*WHAT YOU NEED TO DO:* The goal is a clean copy of all the data below, with pictures dropped and everything else retyped exactly.

*INPUT DATA:*
--- START ---

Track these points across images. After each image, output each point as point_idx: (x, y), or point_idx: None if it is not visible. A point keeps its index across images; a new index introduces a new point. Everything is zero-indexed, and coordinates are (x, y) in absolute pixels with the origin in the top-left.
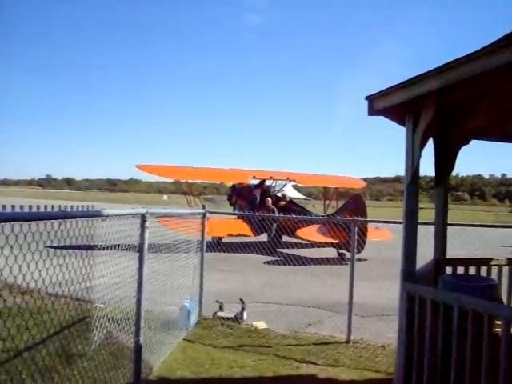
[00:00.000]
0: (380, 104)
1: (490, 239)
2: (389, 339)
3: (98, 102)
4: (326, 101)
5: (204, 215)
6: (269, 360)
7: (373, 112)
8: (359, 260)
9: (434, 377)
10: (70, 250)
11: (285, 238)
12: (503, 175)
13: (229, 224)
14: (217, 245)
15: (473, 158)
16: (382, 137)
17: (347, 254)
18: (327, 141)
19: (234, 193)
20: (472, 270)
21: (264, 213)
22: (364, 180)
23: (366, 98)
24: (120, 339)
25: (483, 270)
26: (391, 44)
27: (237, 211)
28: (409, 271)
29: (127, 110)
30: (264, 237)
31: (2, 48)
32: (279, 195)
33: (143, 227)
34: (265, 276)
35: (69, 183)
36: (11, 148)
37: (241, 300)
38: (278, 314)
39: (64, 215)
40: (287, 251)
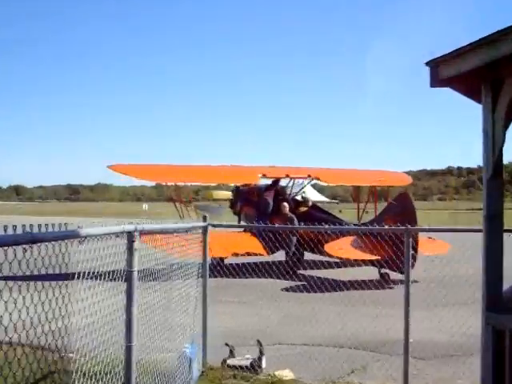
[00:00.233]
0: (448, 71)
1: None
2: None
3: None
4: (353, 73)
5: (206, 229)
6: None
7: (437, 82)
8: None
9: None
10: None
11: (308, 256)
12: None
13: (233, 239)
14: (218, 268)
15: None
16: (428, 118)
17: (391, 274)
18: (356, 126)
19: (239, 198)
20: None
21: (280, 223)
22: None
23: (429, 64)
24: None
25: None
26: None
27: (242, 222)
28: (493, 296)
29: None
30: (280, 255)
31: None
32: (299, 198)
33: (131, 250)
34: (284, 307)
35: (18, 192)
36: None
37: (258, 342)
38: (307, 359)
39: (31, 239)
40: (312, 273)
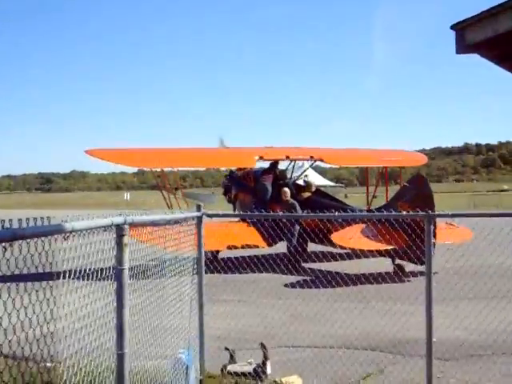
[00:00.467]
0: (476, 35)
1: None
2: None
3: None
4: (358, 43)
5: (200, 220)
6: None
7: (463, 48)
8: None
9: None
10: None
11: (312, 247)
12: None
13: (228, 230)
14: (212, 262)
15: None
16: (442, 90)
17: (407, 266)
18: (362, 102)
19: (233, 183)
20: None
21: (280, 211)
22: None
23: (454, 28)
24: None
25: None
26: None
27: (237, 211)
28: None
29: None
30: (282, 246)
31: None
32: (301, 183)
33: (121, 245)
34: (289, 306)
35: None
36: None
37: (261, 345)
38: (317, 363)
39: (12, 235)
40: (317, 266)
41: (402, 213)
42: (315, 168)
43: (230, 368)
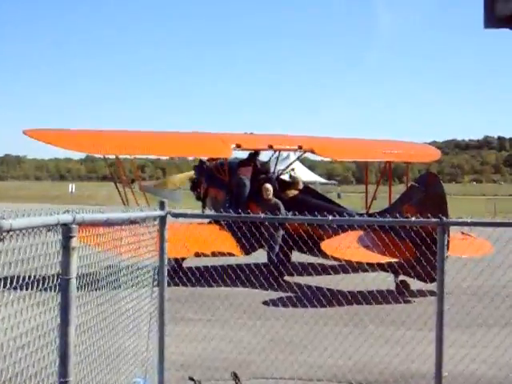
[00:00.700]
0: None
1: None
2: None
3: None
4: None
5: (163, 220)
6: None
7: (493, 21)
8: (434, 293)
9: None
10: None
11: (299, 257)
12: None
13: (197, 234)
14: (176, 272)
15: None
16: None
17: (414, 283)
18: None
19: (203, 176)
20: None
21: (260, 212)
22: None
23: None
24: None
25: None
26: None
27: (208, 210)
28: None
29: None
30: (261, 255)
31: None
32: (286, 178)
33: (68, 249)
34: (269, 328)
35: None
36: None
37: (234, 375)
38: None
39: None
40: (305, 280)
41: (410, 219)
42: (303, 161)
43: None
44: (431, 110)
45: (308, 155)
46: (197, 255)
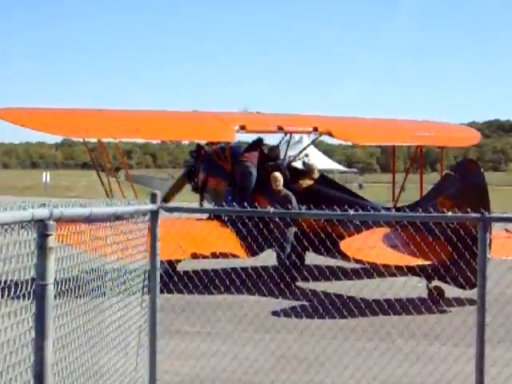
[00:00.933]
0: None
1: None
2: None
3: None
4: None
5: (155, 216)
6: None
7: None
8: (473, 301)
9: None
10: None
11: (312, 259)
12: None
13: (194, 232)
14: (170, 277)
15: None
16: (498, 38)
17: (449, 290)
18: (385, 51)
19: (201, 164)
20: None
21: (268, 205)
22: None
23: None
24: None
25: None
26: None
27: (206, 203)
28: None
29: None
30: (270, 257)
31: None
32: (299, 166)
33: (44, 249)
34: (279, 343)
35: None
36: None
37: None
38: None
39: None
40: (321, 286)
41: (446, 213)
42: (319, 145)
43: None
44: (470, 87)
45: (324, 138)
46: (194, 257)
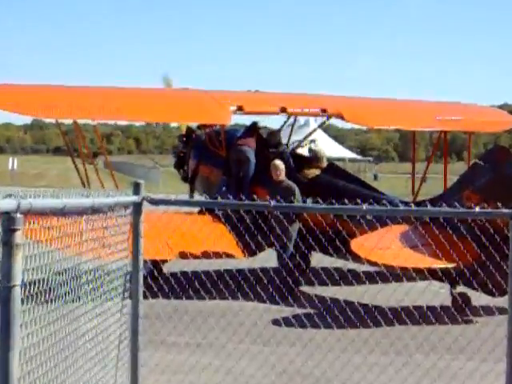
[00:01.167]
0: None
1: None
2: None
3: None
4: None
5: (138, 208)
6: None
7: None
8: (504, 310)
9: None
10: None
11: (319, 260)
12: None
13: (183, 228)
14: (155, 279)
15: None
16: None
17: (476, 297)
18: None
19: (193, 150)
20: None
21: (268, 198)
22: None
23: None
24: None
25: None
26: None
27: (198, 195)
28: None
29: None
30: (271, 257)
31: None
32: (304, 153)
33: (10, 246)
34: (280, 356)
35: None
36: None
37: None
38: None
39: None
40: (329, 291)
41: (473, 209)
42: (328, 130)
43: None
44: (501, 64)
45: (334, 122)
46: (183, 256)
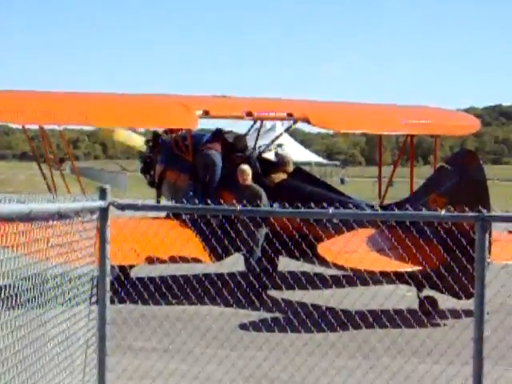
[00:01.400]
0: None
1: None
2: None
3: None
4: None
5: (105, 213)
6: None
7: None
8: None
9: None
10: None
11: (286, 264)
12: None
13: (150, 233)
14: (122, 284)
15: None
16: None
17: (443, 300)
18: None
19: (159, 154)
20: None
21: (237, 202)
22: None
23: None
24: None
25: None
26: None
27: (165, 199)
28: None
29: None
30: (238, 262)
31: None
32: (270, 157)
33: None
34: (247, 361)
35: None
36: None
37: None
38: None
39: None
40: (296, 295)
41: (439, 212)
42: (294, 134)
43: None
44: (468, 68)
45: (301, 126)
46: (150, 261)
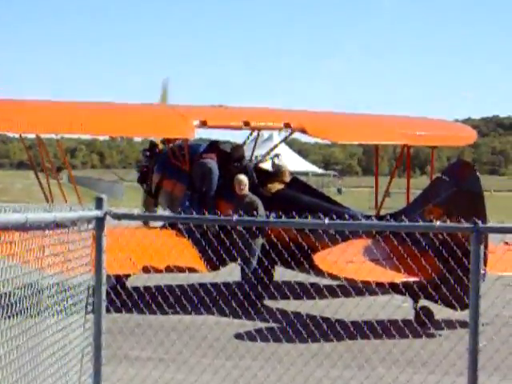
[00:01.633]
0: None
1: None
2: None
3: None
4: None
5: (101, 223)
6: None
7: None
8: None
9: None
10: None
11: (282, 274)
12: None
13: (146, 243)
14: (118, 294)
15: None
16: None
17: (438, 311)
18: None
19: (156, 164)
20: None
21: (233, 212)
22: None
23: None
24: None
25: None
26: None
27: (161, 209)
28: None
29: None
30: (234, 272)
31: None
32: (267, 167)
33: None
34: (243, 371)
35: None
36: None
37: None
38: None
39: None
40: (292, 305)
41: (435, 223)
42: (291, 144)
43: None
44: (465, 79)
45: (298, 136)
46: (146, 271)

--- END ---

*SOLUTION FOR THIS EXERCISE:*
Track these points across images. After each image, output each point as point_idx: (x, y), or point_idx: None if it is not visible. A point keeps its index across images; a new index introduces a new point. Everything is zero-indexed, and coordinates are (x, y) in absolute pixels with the origin in the top-left.
[00:00.000]
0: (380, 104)
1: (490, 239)
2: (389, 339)
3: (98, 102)
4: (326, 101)
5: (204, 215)
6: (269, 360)
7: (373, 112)
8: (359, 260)
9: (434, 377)
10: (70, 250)
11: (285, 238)
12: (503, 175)
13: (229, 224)
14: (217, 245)
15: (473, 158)
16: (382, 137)
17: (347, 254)
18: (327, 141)
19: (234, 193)
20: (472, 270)
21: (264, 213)
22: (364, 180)
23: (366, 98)
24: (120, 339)
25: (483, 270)
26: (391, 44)
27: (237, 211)
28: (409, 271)
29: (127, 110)
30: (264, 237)
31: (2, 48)
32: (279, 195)
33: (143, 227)
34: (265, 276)
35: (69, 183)
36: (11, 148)
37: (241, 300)
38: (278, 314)
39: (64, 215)
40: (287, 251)
[00:00.233]
0: (448, 71)
1: None
2: None
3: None
4: (353, 73)
5: (206, 229)
6: None
7: (437, 82)
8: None
9: None
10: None
11: (308, 256)
12: None
13: (233, 239)
14: (218, 268)
15: None
16: (428, 118)
17: (391, 274)
18: (356, 126)
19: (239, 198)
20: None
21: (280, 223)
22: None
23: (429, 64)
24: None
25: None
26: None
27: (242, 222)
28: (493, 296)
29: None
30: (280, 255)
31: None
32: (299, 198)
33: (131, 250)
34: (284, 307)
35: (18, 192)
36: None
37: (258, 342)
38: (307, 359)
39: (31, 239)
40: (312, 273)
[00:00.467]
0: (476, 35)
1: None
2: None
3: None
4: (358, 43)
5: (200, 220)
6: None
7: (463, 48)
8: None
9: None
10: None
11: (312, 247)
12: None
13: (228, 230)
14: (212, 262)
15: None
16: (442, 90)
17: (407, 266)
18: (362, 102)
19: (233, 183)
20: None
21: (280, 211)
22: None
23: (454, 28)
24: None
25: None
26: None
27: (237, 211)
28: None
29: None
30: (282, 246)
31: None
32: (301, 183)
33: (121, 245)
34: (289, 306)
35: None
36: None
37: (261, 345)
38: (317, 363)
39: (12, 235)
40: (317, 266)
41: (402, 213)
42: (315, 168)
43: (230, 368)
[00:00.700]
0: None
1: None
2: None
3: None
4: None
5: (163, 220)
6: None
7: (493, 21)
8: (434, 293)
9: None
10: None
11: (299, 257)
12: None
13: (197, 234)
14: (176, 272)
15: None
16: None
17: (414, 283)
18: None
19: (203, 176)
20: None
21: (260, 212)
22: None
23: None
24: None
25: None
26: None
27: (208, 210)
28: None
29: None
30: (261, 255)
31: None
32: (286, 178)
33: (68, 249)
34: (269, 328)
35: None
36: None
37: (234, 375)
38: None
39: None
40: (305, 280)
41: (410, 219)
42: (303, 161)
43: None
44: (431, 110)
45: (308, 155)
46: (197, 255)
[00:00.933]
0: None
1: None
2: None
3: None
4: None
5: (155, 216)
6: None
7: None
8: (473, 301)
9: None
10: None
11: (312, 259)
12: None
13: (194, 232)
14: (170, 277)
15: None
16: (498, 38)
17: (449, 290)
18: (385, 51)
19: (201, 164)
20: None
21: (268, 205)
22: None
23: None
24: None
25: None
26: None
27: (206, 203)
28: None
29: None
30: (270, 257)
31: None
32: (299, 166)
33: (44, 249)
34: (279, 343)
35: None
36: None
37: None
38: None
39: None
40: (321, 286)
41: (446, 213)
42: (319, 145)
43: None
44: (470, 87)
45: (324, 138)
46: (194, 257)
[00:01.167]
0: None
1: None
2: None
3: None
4: None
5: (138, 208)
6: None
7: None
8: (504, 310)
9: None
10: None
11: (319, 260)
12: None
13: (183, 228)
14: (155, 279)
15: None
16: None
17: (476, 297)
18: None
19: (193, 150)
20: None
21: (268, 198)
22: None
23: None
24: None
25: None
26: None
27: (198, 195)
28: None
29: None
30: (271, 257)
31: None
32: (304, 153)
33: (10, 246)
34: (280, 356)
35: None
36: None
37: None
38: None
39: None
40: (329, 291)
41: (473, 209)
42: (328, 130)
43: None
44: (501, 64)
45: (334, 122)
46: (183, 256)
[00:01.400]
0: None
1: None
2: None
3: None
4: None
5: (105, 213)
6: None
7: None
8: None
9: None
10: None
11: (286, 264)
12: None
13: (150, 233)
14: (122, 284)
15: None
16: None
17: (443, 300)
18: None
19: (159, 154)
20: None
21: (237, 202)
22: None
23: None
24: None
25: None
26: None
27: (165, 199)
28: None
29: None
30: (238, 262)
31: None
32: (270, 157)
33: None
34: (247, 361)
35: None
36: None
37: None
38: None
39: None
40: (296, 295)
41: (439, 212)
42: (294, 134)
43: None
44: (468, 68)
45: (301, 126)
46: (150, 261)
[00:01.633]
0: None
1: None
2: None
3: None
4: None
5: (101, 223)
6: None
7: None
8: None
9: None
10: None
11: (282, 274)
12: None
13: (146, 243)
14: (118, 294)
15: None
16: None
17: (438, 311)
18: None
19: (156, 164)
20: None
21: (233, 212)
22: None
23: None
24: None
25: None
26: None
27: (161, 209)
28: None
29: None
30: (234, 272)
31: None
32: (267, 167)
33: None
34: (243, 371)
35: None
36: None
37: None
38: None
39: None
40: (292, 305)
41: (435, 223)
42: (291, 144)
43: None
44: (465, 79)
45: (298, 136)
46: (146, 271)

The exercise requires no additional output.